The recipient, Christina Bashford, is a professor of musicology.
“Congratulations to Professor Bashford on receiving this highly competitive fellowship,” said Chancellor Robert J. Jones. “Her selection recognizes her outstanding scholarship in her field, and we’re proud to have her among our faculty.”
The NEH awarded $30.9 million in grants for 188 humanities projects across the nation. The fellowship program supports advanced research in the humanities, and the recipients produce articles, books, digital materials or other scholarly resources.
The NEH has received an average of 1,110 applications per year for fellowships in the last five rounds of competition, according to the NEH website. Over that time, it awarded an average of 79 fellowships per year for a funding rate of 7%, making the fellowships among the most competitive humanities awards in the country.
Bashford’s book project, “Forgotten Voices, Hidden Pleasures: Violin Culture in Britain, 1870-1930,” examines the vibrant grassroots British culture – previously unexplored by music historians – that formed around the playing, making and collecting of the instruments of the violin family. It reveals intricate and extensive networks of forgotten professionals and amateur enthusiasts, including thousands of middle-class women, working-class men and schoolchildren who became entranced by an instrument that had become newly available to them.

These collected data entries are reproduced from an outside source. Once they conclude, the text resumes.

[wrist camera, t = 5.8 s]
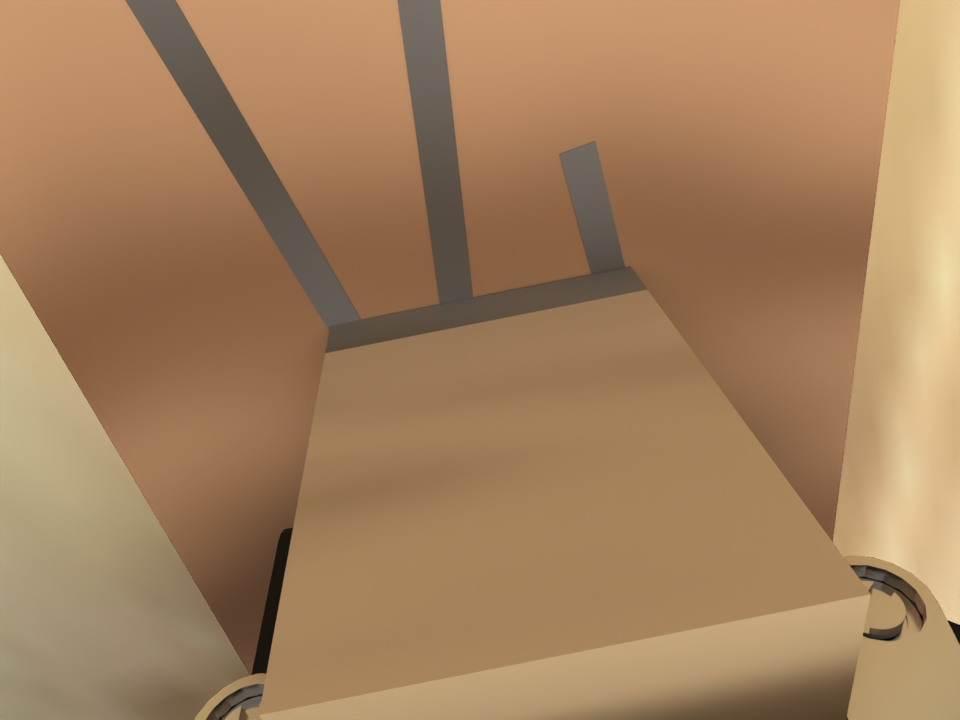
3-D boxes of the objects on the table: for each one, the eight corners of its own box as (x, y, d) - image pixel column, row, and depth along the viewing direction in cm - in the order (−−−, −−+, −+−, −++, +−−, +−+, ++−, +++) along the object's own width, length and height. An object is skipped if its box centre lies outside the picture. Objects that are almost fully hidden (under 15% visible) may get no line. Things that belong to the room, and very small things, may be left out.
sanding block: (648, 584, 14) (797, 963, 9) (427, 628, 14) (444, 1032, 9) (630, 266, 10) (870, 594, 5) (330, 325, 10) (259, 714, 5)
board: (783, 632, 18) (815, 687, 16) (324, 728, 18) (318, 790, 16) (948, -1431, 5) (1142, -1915, 4) (-643, -1074, 5) (-996, -1422, 4)
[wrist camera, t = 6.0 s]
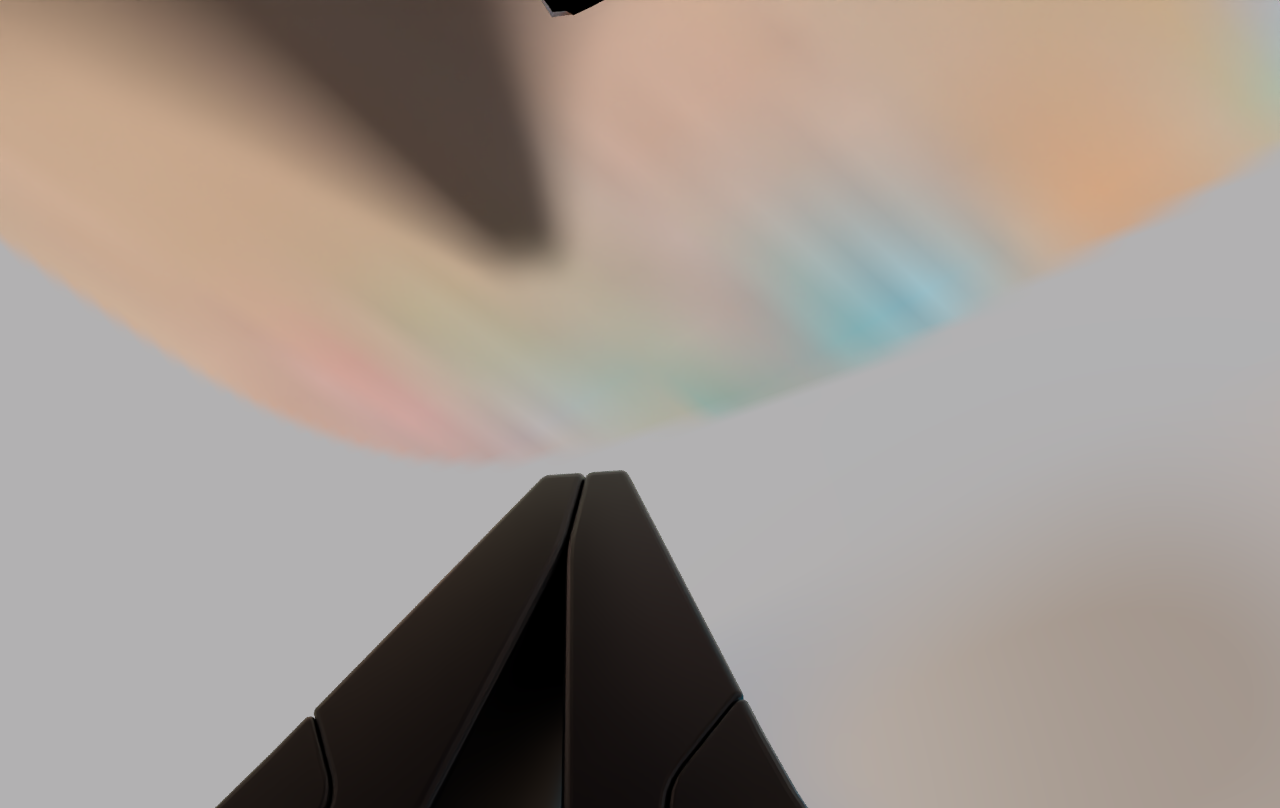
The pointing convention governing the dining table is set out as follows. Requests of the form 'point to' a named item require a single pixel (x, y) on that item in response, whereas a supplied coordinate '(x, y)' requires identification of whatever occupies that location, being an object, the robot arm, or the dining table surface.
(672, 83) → the dining table surface
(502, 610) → the robot arm
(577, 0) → the stack of blocks
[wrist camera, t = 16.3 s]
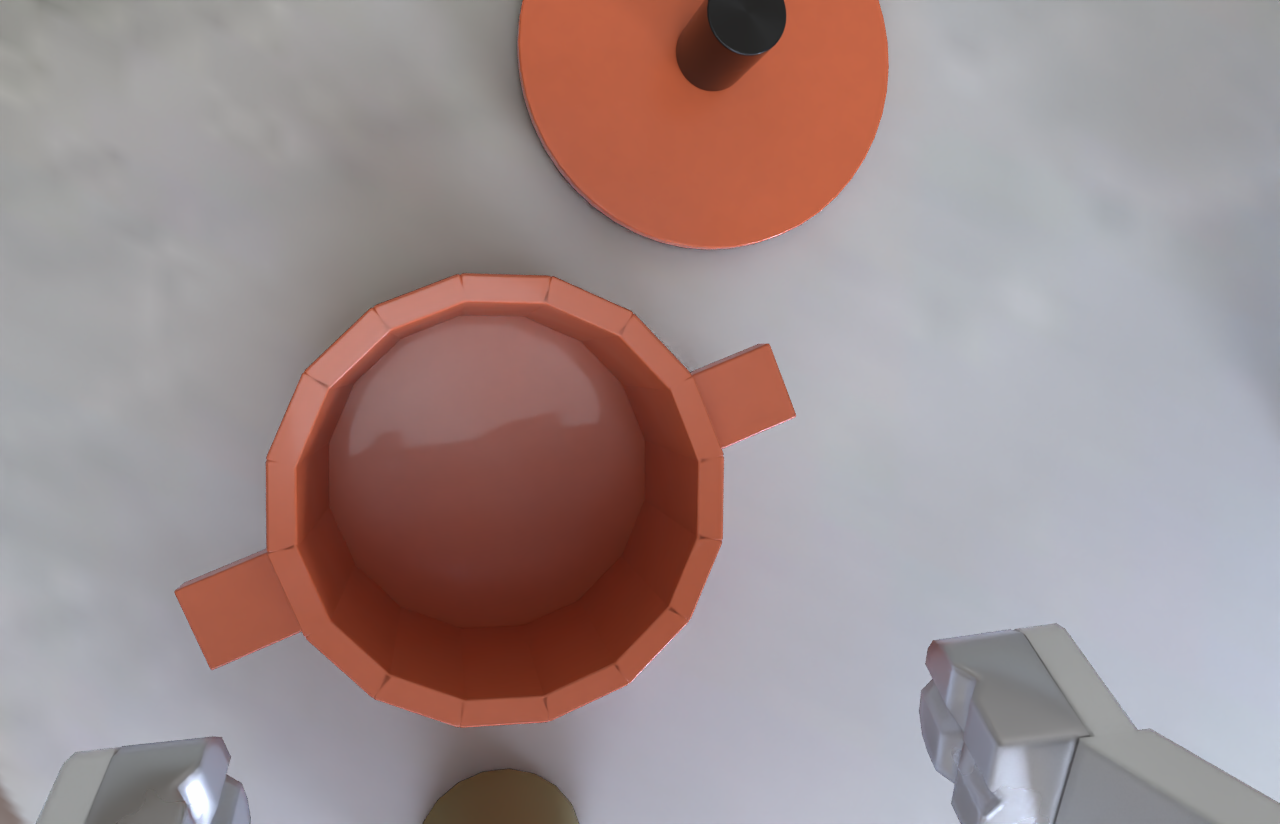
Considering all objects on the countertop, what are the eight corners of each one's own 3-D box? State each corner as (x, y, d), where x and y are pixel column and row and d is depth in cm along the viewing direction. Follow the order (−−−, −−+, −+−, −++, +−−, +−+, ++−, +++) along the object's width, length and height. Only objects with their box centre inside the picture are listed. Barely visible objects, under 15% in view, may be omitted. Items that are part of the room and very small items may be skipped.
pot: (167, 403, 32) (80, 417, 25) (655, 217, 35) (715, 175, 28) (320, 736, 34) (283, 847, 26) (775, 530, 37) (864, 574, 29)
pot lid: (454, -60, 34) (456, -139, 28) (799, -174, 36) (861, -267, 31) (603, 307, 35) (631, 297, 30) (924, 175, 38) (1003, 145, 32)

Bashford looks at how and why these fragile instruments so captured the late Victorian imagination, and the impact that violin culture had on the British compositional tradition. Her study demonstrates the violin’s systemic, democratizing and lasting impact on musical life in Britain, and how the growth of violin culture was bound up with contemporary concerns.
The National Endowment for the Humanities is an independent federal agency, and one of the largest funders of humanities programs in the United States. It supports research and learning in history, literature, philosophy and other areas of the humanities by funding selected peer-reviewed proposals from around the nation.